▶ **Stored data**
»»
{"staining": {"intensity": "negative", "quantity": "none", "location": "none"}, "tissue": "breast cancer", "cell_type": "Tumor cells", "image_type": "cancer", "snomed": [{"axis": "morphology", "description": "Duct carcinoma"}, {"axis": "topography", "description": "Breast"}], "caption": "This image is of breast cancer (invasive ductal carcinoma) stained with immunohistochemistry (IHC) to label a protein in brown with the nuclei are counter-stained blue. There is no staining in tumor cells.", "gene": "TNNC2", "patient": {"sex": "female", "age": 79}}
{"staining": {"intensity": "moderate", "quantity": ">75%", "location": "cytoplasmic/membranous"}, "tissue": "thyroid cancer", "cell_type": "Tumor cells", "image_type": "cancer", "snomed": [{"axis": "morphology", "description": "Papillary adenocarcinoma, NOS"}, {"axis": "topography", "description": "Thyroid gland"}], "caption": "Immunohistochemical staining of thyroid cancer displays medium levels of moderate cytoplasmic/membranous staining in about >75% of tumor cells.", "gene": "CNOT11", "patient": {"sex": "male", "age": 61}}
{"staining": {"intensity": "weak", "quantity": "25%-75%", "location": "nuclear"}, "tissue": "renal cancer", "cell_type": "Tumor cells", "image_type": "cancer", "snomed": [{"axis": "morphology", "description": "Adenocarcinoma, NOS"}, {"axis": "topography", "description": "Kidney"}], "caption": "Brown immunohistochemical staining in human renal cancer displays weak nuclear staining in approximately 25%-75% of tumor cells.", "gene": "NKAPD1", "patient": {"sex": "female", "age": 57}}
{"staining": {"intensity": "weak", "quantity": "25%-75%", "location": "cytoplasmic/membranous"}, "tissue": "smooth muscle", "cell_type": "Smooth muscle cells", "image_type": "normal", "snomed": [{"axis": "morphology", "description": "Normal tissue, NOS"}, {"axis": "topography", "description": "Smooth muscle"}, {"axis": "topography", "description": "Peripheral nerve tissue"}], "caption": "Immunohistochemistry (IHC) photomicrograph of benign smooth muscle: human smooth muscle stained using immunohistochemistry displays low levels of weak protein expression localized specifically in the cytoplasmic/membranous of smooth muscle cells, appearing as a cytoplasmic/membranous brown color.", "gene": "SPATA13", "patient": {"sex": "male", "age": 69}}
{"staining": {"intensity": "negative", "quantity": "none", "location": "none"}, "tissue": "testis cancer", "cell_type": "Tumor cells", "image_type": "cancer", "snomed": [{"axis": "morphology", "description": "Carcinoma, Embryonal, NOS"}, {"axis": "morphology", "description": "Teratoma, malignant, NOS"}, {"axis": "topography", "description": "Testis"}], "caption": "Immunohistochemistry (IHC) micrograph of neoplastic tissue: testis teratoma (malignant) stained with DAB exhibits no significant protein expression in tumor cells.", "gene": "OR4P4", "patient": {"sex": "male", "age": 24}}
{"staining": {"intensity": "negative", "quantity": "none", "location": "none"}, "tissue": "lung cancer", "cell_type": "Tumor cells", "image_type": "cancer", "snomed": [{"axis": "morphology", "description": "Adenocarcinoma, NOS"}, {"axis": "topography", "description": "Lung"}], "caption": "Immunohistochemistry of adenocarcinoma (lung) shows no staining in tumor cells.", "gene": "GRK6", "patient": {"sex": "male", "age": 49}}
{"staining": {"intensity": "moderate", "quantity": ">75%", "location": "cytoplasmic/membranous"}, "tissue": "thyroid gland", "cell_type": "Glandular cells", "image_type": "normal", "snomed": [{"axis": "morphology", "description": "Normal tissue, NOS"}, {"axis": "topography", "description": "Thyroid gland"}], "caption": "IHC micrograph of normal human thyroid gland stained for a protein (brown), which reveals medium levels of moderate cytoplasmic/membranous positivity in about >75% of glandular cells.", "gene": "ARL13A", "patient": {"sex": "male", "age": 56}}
««
▶ **ACTIVITY**
Check each line of the data above, and please copy the ones in which the string "moderate" occurs.

▶ **SOLVED EXERCISE**
{"staining": {"intensity": "moderate", "quantity": ">75%", "location": "cytoplasmic/membranous"}, "tissue": "thyroid cancer", "cell_type": "Tumor cells", "image_type": "cancer", "snomed": [{"axis": "morphology", "description": "Papillary adenocarcinoma, NOS"}, {"axis": "topography", "description": "Thyroid gland"}], "caption": "Immunohistochemical staining of thyroid cancer displays medium levels of moderate cytoplasmic/membranous staining in about >75% of tumor cells.", "gene": "CNOT11", "patient": {"sex": "male", "age": 61}}
{"staining": {"intensity": "moderate", "quantity": ">75%", "location": "cytoplasmic/membranous"}, "tissue": "thyroid gland", "cell_type": "Glandular cells", "image_type": "normal", "snomed": [{"axis": "morphology", "description": "Normal tissue, NOS"}, {"axis": "topography", "description": "Thyroid gland"}], "caption": "IHC micrograph of normal human thyroid gland stained for a protein (brown), which reveals medium levels of moderate cytoplasmic/membranous positivity in about >75% of glandular cells.", "gene": "ARL13A", "patient": {"sex": "male", "age": 56}}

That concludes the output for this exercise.